Find the line holding "71: (420, 119)" in the entries below. Give it again exactly, along with every line after it up to and including the line holding "103: (392, 93)".

Point tracking data:
Start of Block
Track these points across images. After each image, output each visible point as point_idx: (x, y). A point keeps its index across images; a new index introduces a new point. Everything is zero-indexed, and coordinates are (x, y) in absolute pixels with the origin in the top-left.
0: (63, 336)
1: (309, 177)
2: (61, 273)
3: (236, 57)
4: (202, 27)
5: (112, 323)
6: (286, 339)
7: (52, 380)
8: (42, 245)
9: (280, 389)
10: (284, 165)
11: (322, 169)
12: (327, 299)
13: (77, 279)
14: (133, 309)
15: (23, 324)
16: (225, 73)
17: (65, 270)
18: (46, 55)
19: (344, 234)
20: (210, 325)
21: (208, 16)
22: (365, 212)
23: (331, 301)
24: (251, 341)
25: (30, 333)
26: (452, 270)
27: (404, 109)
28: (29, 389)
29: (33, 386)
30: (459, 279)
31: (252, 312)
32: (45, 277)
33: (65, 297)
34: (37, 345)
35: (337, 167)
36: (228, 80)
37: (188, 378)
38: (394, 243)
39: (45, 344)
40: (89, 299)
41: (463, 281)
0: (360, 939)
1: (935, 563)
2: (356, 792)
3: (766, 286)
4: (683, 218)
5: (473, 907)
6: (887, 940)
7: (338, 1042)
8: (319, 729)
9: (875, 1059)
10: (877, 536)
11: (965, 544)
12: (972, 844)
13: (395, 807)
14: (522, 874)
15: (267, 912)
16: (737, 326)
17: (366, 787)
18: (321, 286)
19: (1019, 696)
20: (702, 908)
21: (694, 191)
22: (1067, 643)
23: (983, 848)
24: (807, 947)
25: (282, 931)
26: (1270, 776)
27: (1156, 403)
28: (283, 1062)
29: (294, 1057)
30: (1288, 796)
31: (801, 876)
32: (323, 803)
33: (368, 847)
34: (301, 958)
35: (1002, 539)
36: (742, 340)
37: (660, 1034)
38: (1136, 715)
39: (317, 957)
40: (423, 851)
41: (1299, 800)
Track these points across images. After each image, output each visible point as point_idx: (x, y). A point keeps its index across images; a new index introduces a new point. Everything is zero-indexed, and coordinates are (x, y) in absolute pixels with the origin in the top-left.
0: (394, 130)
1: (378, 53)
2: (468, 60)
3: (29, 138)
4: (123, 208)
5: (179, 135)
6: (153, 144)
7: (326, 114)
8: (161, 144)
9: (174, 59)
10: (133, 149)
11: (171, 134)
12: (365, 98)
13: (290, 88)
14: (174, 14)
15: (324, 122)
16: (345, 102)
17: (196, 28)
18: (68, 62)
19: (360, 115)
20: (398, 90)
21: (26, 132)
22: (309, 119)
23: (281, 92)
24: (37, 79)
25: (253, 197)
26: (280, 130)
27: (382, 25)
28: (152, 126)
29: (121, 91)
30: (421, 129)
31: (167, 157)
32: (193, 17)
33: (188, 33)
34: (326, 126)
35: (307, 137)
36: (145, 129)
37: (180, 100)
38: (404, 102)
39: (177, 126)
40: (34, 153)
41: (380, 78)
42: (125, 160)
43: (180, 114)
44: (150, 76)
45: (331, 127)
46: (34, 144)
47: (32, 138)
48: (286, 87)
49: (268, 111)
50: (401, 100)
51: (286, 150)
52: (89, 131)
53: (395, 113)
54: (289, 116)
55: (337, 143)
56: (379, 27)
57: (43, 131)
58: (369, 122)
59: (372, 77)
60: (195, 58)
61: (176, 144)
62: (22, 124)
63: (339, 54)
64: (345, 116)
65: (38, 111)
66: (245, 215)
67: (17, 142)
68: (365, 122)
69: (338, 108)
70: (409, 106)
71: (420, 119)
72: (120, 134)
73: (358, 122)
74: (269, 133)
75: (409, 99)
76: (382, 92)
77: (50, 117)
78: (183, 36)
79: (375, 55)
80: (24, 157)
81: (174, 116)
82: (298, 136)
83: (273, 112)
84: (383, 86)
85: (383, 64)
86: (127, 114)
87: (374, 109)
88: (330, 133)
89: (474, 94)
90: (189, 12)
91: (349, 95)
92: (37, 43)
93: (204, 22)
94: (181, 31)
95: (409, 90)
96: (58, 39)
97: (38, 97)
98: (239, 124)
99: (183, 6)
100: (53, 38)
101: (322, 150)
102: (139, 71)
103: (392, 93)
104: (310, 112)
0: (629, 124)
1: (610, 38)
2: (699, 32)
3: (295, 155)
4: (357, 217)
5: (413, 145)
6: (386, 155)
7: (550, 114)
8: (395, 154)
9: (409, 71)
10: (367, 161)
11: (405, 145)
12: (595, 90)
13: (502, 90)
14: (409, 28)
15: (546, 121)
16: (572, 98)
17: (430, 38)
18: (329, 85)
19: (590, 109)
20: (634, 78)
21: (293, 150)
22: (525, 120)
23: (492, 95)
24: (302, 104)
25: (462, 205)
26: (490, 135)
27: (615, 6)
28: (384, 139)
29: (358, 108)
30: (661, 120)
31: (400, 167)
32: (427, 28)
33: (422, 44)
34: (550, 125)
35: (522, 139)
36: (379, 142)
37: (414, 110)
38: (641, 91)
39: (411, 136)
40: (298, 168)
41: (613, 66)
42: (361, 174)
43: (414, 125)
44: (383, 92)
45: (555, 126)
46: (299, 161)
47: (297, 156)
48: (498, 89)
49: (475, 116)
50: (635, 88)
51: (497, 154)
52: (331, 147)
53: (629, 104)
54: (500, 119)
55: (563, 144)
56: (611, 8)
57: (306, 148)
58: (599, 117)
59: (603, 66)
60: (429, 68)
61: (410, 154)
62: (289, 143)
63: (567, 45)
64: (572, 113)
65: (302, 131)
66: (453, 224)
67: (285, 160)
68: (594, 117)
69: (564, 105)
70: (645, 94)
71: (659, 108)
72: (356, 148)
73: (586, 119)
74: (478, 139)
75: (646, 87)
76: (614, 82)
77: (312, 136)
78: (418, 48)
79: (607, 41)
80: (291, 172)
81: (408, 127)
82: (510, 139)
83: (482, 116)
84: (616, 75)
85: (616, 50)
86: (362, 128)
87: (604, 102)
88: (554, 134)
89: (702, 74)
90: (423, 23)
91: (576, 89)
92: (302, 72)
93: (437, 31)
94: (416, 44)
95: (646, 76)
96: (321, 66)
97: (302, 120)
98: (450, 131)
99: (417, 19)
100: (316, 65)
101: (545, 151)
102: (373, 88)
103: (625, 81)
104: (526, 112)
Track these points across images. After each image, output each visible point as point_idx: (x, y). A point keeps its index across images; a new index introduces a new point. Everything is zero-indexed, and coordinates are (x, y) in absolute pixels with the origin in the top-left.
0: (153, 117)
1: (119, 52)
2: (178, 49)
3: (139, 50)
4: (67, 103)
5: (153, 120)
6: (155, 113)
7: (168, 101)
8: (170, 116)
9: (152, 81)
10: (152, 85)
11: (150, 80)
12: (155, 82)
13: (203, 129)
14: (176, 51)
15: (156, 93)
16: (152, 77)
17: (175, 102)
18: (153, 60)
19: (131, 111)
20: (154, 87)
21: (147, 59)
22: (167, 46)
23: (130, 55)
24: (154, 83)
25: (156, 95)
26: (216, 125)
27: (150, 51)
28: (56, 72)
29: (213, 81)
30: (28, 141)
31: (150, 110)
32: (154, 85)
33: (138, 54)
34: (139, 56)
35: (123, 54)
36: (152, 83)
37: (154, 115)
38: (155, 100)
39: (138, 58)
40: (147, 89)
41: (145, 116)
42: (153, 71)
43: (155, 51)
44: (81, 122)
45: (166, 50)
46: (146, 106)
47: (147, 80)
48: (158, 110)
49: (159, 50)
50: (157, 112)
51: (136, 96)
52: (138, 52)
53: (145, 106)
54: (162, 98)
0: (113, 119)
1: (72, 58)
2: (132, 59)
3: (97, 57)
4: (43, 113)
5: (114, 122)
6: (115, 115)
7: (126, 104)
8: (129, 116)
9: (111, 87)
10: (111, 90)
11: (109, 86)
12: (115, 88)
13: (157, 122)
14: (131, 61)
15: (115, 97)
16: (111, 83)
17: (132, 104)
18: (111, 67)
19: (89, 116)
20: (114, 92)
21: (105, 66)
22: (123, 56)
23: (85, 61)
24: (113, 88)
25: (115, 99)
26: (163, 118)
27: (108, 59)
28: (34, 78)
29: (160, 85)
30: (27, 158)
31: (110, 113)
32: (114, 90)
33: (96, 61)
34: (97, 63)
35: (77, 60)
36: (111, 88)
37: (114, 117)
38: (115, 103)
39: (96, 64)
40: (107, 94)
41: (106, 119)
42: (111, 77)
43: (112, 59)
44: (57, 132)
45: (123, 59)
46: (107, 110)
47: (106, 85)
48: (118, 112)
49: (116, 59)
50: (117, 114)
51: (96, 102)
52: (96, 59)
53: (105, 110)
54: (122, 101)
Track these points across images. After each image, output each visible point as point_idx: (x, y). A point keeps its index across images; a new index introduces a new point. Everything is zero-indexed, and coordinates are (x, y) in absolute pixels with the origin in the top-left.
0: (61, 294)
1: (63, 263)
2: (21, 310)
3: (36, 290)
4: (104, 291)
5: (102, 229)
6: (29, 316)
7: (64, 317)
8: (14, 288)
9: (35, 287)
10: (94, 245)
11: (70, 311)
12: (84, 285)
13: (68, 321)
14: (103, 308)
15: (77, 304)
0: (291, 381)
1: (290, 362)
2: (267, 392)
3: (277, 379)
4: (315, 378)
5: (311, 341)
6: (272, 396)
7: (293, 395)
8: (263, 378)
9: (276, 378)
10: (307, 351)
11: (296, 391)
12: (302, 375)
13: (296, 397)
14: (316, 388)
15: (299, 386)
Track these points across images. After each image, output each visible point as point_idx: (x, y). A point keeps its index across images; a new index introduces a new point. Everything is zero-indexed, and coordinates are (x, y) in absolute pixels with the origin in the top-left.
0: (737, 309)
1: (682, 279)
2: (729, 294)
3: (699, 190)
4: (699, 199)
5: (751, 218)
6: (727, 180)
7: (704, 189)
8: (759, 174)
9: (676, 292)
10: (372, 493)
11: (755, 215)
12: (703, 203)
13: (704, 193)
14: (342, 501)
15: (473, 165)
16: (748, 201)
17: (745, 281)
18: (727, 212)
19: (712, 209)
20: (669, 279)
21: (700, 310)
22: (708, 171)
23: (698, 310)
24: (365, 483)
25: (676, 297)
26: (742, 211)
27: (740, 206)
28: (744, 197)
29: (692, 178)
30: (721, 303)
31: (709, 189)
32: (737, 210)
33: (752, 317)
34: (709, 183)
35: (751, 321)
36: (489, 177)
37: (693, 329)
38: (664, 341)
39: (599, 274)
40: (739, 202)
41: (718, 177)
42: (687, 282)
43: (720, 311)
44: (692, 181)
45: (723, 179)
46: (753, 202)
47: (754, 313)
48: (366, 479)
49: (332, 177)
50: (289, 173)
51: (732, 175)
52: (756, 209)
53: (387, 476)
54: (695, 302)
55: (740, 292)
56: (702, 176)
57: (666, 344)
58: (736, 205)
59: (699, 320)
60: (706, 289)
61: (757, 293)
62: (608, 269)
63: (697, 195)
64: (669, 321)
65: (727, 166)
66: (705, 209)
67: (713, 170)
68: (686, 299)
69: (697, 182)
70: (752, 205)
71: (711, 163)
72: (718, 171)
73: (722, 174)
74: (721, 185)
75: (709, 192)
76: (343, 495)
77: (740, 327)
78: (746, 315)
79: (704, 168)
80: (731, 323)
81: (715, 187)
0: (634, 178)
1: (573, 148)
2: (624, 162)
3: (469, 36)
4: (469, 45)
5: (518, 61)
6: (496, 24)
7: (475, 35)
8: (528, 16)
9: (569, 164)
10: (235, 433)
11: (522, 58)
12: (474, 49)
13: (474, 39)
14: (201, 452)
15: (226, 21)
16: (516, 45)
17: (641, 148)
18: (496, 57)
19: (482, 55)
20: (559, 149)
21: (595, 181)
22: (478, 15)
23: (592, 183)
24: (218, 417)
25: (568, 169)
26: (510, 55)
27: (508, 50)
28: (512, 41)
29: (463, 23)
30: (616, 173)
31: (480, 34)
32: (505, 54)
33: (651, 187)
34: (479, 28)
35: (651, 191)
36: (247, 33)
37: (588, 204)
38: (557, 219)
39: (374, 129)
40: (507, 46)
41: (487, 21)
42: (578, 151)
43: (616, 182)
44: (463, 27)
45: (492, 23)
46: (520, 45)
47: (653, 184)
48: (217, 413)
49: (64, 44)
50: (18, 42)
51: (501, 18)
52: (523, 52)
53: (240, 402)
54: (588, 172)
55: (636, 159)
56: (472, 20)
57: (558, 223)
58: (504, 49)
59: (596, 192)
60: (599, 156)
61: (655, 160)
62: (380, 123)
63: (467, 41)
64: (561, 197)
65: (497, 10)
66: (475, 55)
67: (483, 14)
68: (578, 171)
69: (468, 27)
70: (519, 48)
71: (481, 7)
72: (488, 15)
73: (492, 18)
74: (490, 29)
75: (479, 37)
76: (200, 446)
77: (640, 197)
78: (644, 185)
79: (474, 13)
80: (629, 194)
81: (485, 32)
End of Block
* **Response**:
71: (420, 119)
72: (120, 134)
73: (358, 122)
74: (269, 133)
75: (409, 99)
76: (382, 92)
77: (50, 117)
78: (183, 36)
79: (375, 55)
80: (24, 157)
81: (174, 116)
82: (298, 136)
83: (273, 112)
84: (383, 86)
85: (383, 64)
86: (127, 114)
87: (374, 109)
88: (330, 133)
89: (474, 94)
90: (189, 12)
91: (349, 95)
92: (37, 43)
93: (204, 22)
94: (181, 31)
95: (409, 90)
96: (58, 39)
97: (38, 97)
98: (239, 124)
99: (183, 6)
100: (53, 38)
101: (322, 150)
102: (139, 71)
103: (392, 93)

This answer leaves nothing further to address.